MONDAY

Warm-Up:

Grab empty barbell first then

into..

2 Sets

30 second Alternating Dead-Bug Heel Taps

30 second Bird-Dogs w/1 sec pause

:30/:30 second Side Plank

into..

2 Sets (empty barbell)

5 Romanian Deadlifts

5/5 Staggered Stance Good Mornings

5 Jumping Back Squats

Strength

Every 2:30 x 5 Sets

4 Segmented Deadlifts @ 70%

*3 Seated Vertical Jumps after each set

(Use Red Boxes)

Extra Instructions

% is Based on 1RM

The segment deadlift will be a 1 second pause at the knee, and a 1 second pause on the floor between reps. For the seated vertical jumps, set yourself up at parallel and perform each rep max effort.

3:00 Rowing Form Work

5 Strokes of the below then switch (2 Rounds each)

- Arms Only

- Arms and Body

- Legs and Body

- Half Strokes (Focus on Press and Pull Connection)

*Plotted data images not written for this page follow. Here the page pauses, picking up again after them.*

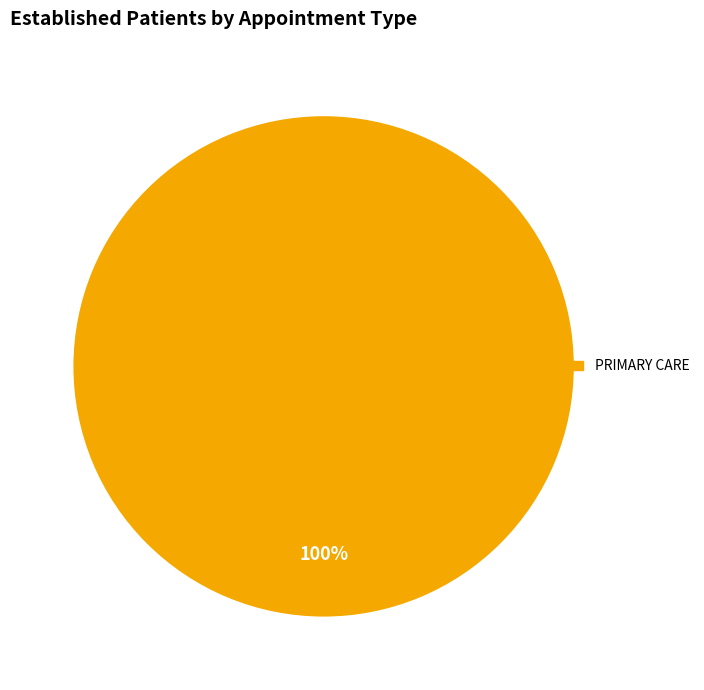

Does any single category account for the majority?

Yes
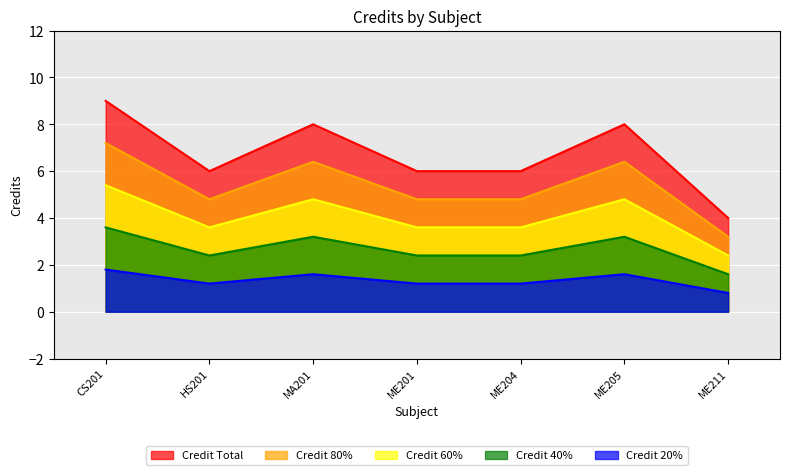

Which label corresponds to the smallest value in the chart?

ME211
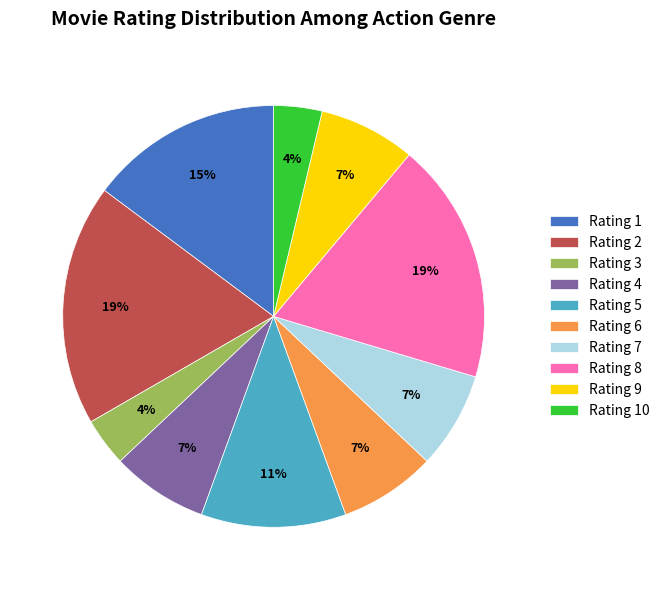

To the nearest percent, what is the average slice percentage?

10%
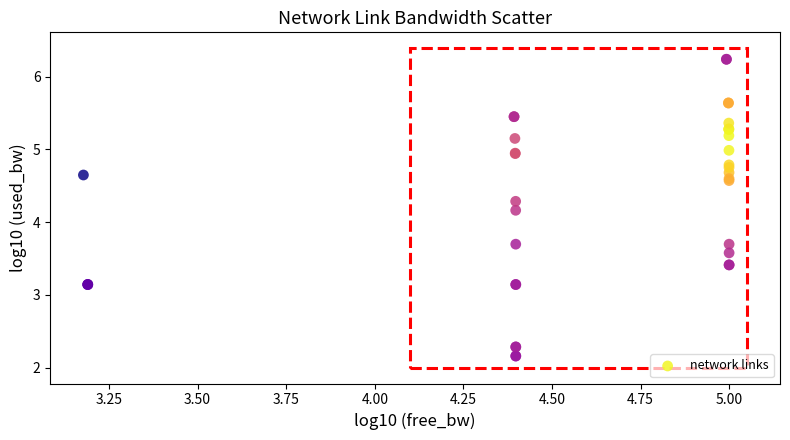

What Y value in the scatter plot is closest to 4?

4.2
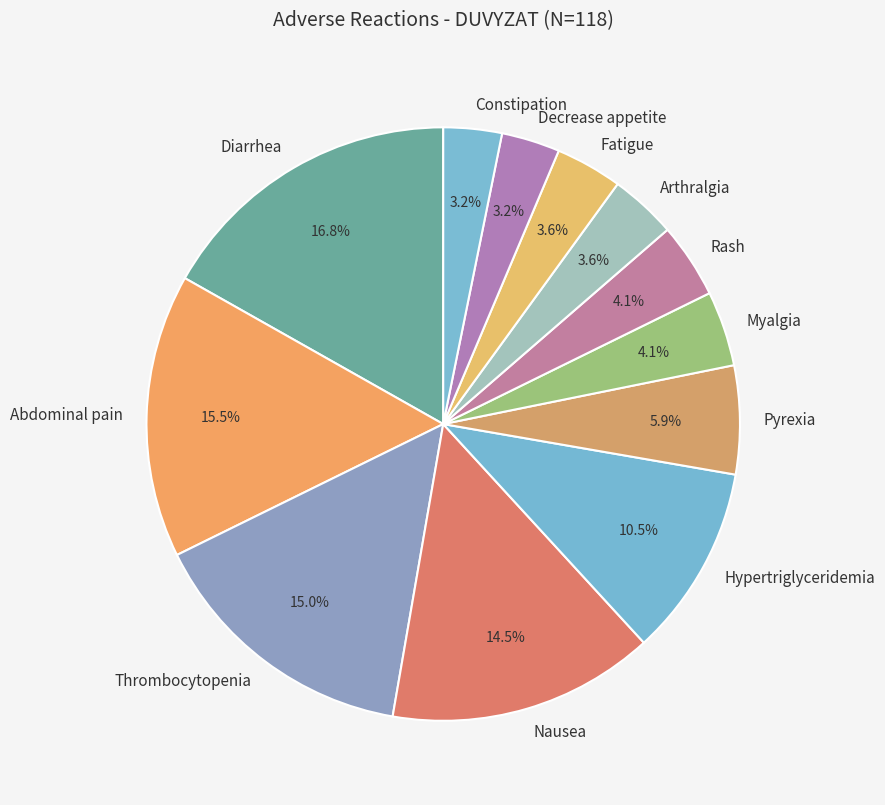

To the nearest percent, what is the combined percentage of Hypertriglyceridemia and Rash?

15%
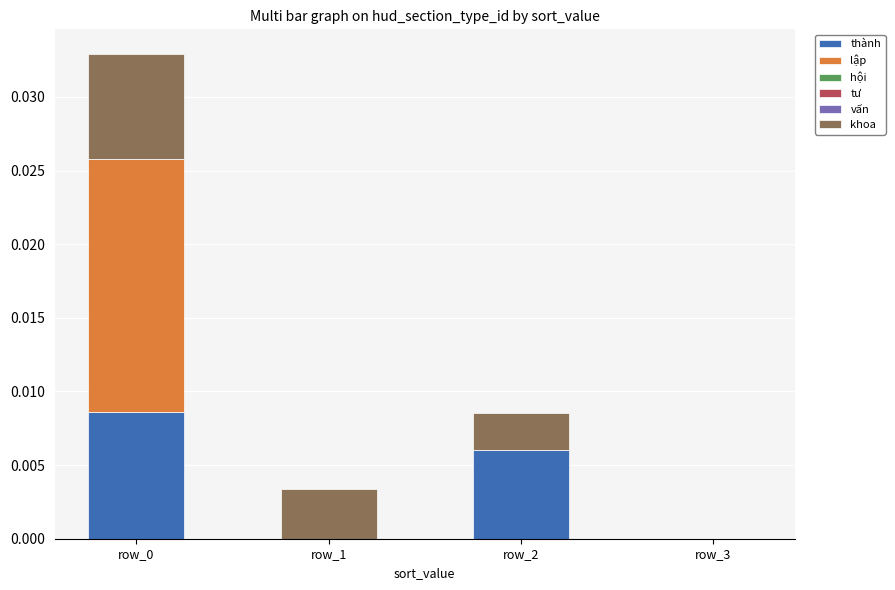

The value of thành at row_3 is 0.0. True or false?

True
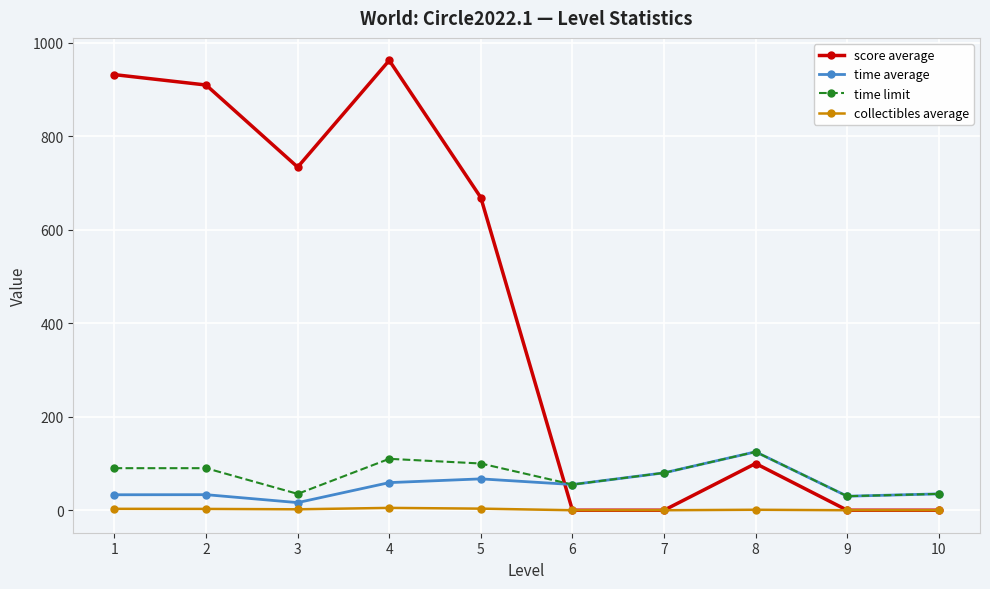

Between 5 and 9, which series saw the biggest shift?

score average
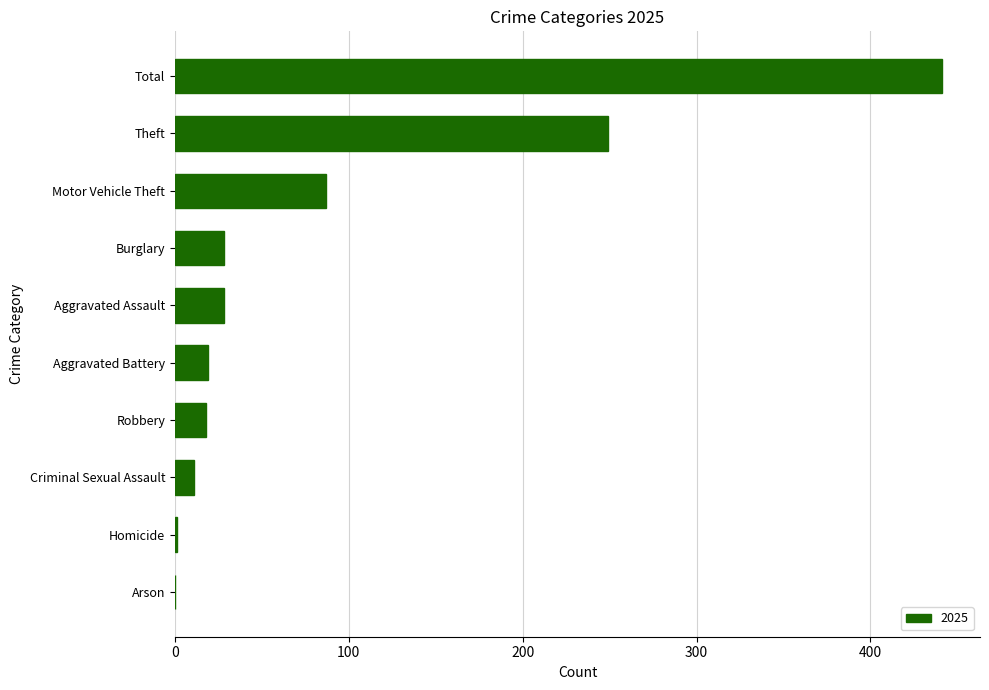

What is the difference between the values at Criminal Sexual Assault and Motor Vehicle Theft?

76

- Full Strokes (Focus on Catch, and drive through legs, body and lats, then finish with the arms)

Time Trial

For Time

500m Row

Write Times on Scoreboard

Goal / Objectives / Notes

Goal Time Domain: AFAP

Time Cap: 3 minutes

Primary Objective: Complete as fast as possible

Secondary Objective: Keep the Pace after the 1:00 Mark

Stimulus: Sprint Conditioning

RPE: 10/10* TEST

Notes:

This 500m Row Test is a challenge and one that seems unassuming, but very good to test out and see where you are at. The goal here is to really challenge yourself to go at what you deem max capacity and fight to get to that next level of effort on the rower, fighting to go faster than you have before on the rower.

Finisher

12:00 EMOM, For Quality

Minute 1 - 15 Weighted GHD Hip Extensions

Minute 2 - 10/10 Half Kneeling Banded Paloff Press with Rotation

Minute 3 - :40 Plate Russian Twists

Minute 4- Rest

Perform all movements at a moderate weight/height across.